Still, manna is not a mass-marketed product in the Middle East, probably because of the labor-intensive harvesting process. Harvesters must cut a bush's branches and wait for the resin to appear overnight and harden in the morning sun. Then they shake or scrape it off the plant by hand and pick out impurities such as leaves and stems.

A decade ago, when trade between Iran and the United States was more open than it is currently, Sharifi started selling varieties of imported manna to a handful of American chefs. Wylie Dufresne, a James Beard Foundation Award-winning chef in New York, experimented with it on foie gras. Paul Liebrandt, a New York chef who has two Michelin stars to his name, tried infusing manna into green tomato consomme as well as folding it into savory meringues.

"I was very taken with the historical aspect of it," says Liebrandt, who bought manna from Sharifi and another Iranian spice seller who has since gone out of business. "We enjoyed it, but it wasn't something customers were running around flapping their hands about." After a few experiments with manna, he stopped using it.

Because there hasn't been much of an American market for it, the product hasn't caught on with spice importers. None of the chefs I spoke to who had bought manna from Sharifi knew of other U.S.-based spice vendors who could sell them more.

In November, Gray bought out much of Sharifi's remaining manna: He paid $325 for a one-pound bag. He uses his dwindling supply sparingly, sprinkling it on dishes for the museum's VIP visitors and experimenting with it in his home kitchen. He'd love to serve it to all museum guests, but he doesn't know whether Sharifi will have access to more.
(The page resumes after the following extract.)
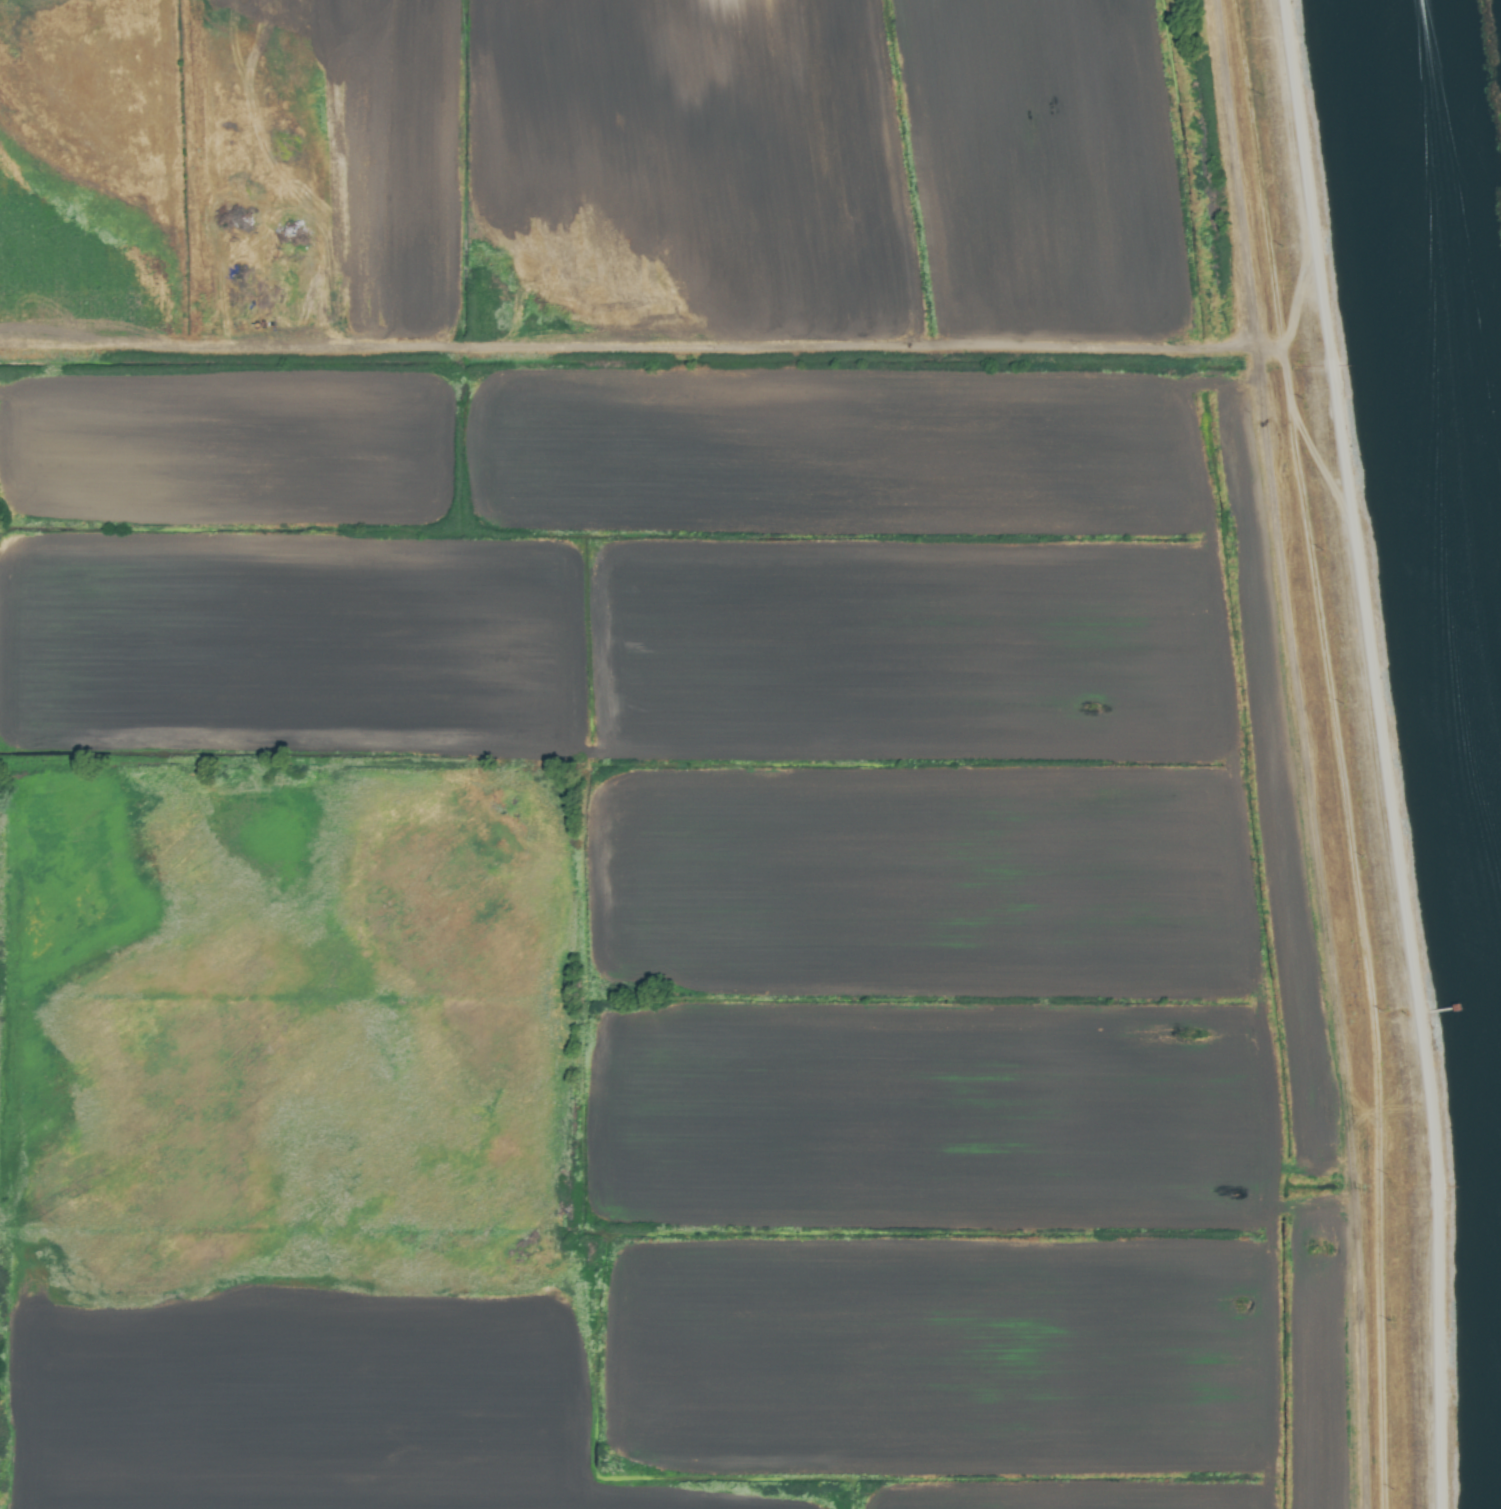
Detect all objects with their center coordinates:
road: (1398, 750)
crop: (662, 761)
For now, at least, Gray has been developing a Plan B: mixtures of his own creation that can approximate the taste of Sharifi's manna. After Manna the restaurant had closed for the day recently, he let me try some Persian manna, as well as two versions of his blends.

The first was a mix of bee pollen, puffed rice, rose petal sugar and smoked Maldon salt, served sprinkled on a salted caramel chocolate tart. It tasted flowery and sweet, but with a chalkier consistency than real manna. The second blend -- fennel pollen, sesame, sumac -- brought a satisfying manna-like crunch to a halibut, bell pepper and red onion skewer. It tasted more savory and complex.

When I asked Gray if he could really describe his two concoctions as manna, he said yes. In his eyes, the distinction is comparable to the difference between Champagne, which must be from a certain region in France, and other sparkling wines. Moreover, it's impossible to be completely sure what the Bible was referring to in the first place.

Not so to Sharifi. In his mind, there's only traditional manna. Still, he was pleased to hear that his product had inspired Gray to experiment. "Todd's got a great palate," he told me. "It sounds like an interesting exercise."

Gray dreams of one day refining his personal version of manna into a marketable product that capitalizes on both its mystical name and the real-world health benefits of bee pollen, such as its antioxidant properties. He has begun sourcing bee pollen from Maryland apiaries and testing his blends on dishes for some guests at the museum.

"Isn't it amazing?" Gray asked as he chewed a final bite of manna-covered chocolate tart. "If the pope comes, I want to be able to give him manna."